Note des lecteurs3 Notes0.95
2.5

Un groupe de prisonniers condamnés à mort accepte de participer à une mission spatiale plutôt risquée. L’objectif est à la fois de s’approcher d’un trou noir afin de trouver un moyen d’exploiter l’énergie du corps céleste et de tester les capacités de reproduction des êtres humains dans l’espace. Cette mission dangereuse décime la quasi-totalité de l’équipage, à l’exception d’un homme (Robert Pattinson) et d’un petit bébé.

Les amateurs de films d’horreur qui ont visionné l’excellent Trouble Every Day (2001), mettant en vedette Béatrice Dalle, ne pouvaient être que séduits par l’idée de voir la réalisatrice Claire Denis s’atteler à un film de science-fiction. Malheureusement, on est loin du space opera horrifique espéré. Plus près du film d’art et d’essai, High Life se concentre surtout sur la relation entre un père et sa fille et aborde des thèmes très sérieux comme la solitude et les tabous.

Denis parvient tout de même à distiller une ambiance inquiétante dans son film et propose quelques scènes de violence efficaces, mais le tout ressemble davantage à une œuvre d’Andreï Tarkovski (Stalker, Solaris) – sans atteindre la virtuosité et la transcendance de la mise en scène du cinéaste russe – qu’au film de science-fiction noir qu’on aurait souhaité.

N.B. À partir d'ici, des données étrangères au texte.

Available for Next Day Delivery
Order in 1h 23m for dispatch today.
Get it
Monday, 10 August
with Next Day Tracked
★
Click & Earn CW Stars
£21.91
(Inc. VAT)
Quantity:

Construit avant tout sur les souvenirs du personnage principal interprété par Pattinson, on découvre peu à peu les raisons qui ont provoqué le décès des autres membres de l’équipage et qui ont donné naissance à sa fille (Willow), le tout entrecoupé de quelques souvenirs de la Terre.

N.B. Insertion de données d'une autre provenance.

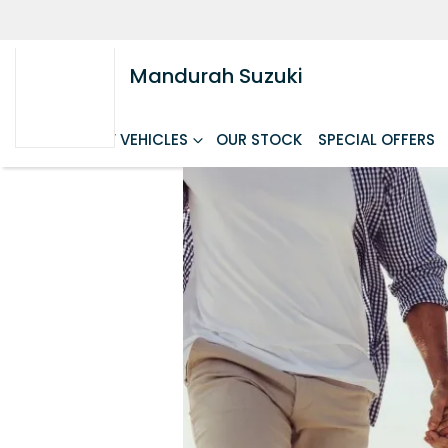
Mandurah Suzuki
HOME
NEW VEHICLES
OUR STOCK
SPECIAL OFFERS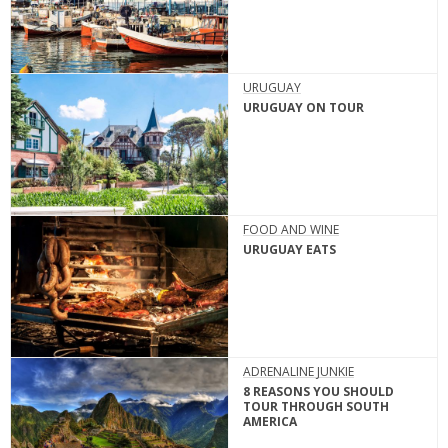
URUGUAY
URUGUAY ON TOUR
FOOD AND WINE
URUGUAY EATS
ADRENALINE JUNKIE
8 REASONS YOU SHOULD
TOUR THROUGH SOUTH
AMERICA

En ressort une narration inégale et hermétique, composé principalement de silence et de moments de contemplation. Ne nous méprenons pas, les liens que Pattinson tissent avec sa fille sont criants de vérité (le talent de cet acteur est indéniable) et plusieurs scènes sont touchantes, en particulier lorsqu’il surveille les respirations de son bébé endormi, mais cela ne suffit pas à maintenir notre attention pendant les 110 minutes du long métrage.

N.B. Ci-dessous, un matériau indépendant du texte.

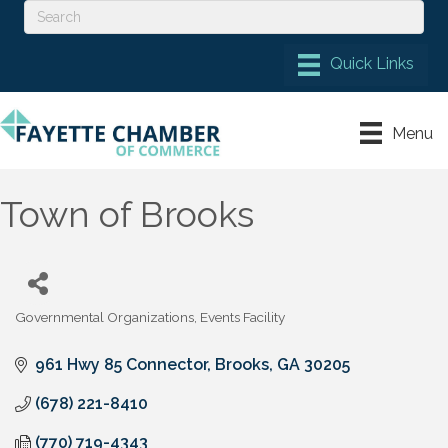
Menu
Town of Brooks
Governmental Organizations
Events Facility
Categories
961 Hwy 85 Connector
Brooks
GA
30205
(678) 221-8410
(770) 719-4343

Claire Denis parvient également à injecter une étrange sensualité à son récit, entre autres grâce à la présence de Juliette Binoche dans le rôle d’une infirmière infanticide (qui devait être au départ jouée par Patricia Arquette). Cependant, le long métrage flirte avec le grotesque, notamment lors d’une scène de masturbation mécanique dont le ton hésite entre l’œuvre psychédélique et le nanar de science-fiction. Un sentiment vécu également à la vision des effets spéciaux parfois efficaces, parfois risibles.

Malgré tous ces bémols, High Life semble avoir trouvé son public, Les Cahiers du cinéma ont même parlé d’un film «à rendre jaloux Cronenberg», mais il y a peu de chances que les amateurs de films d’horreur et de science-fiction y trouvent leur compte. Une expérience à vivre à vos risques et périls!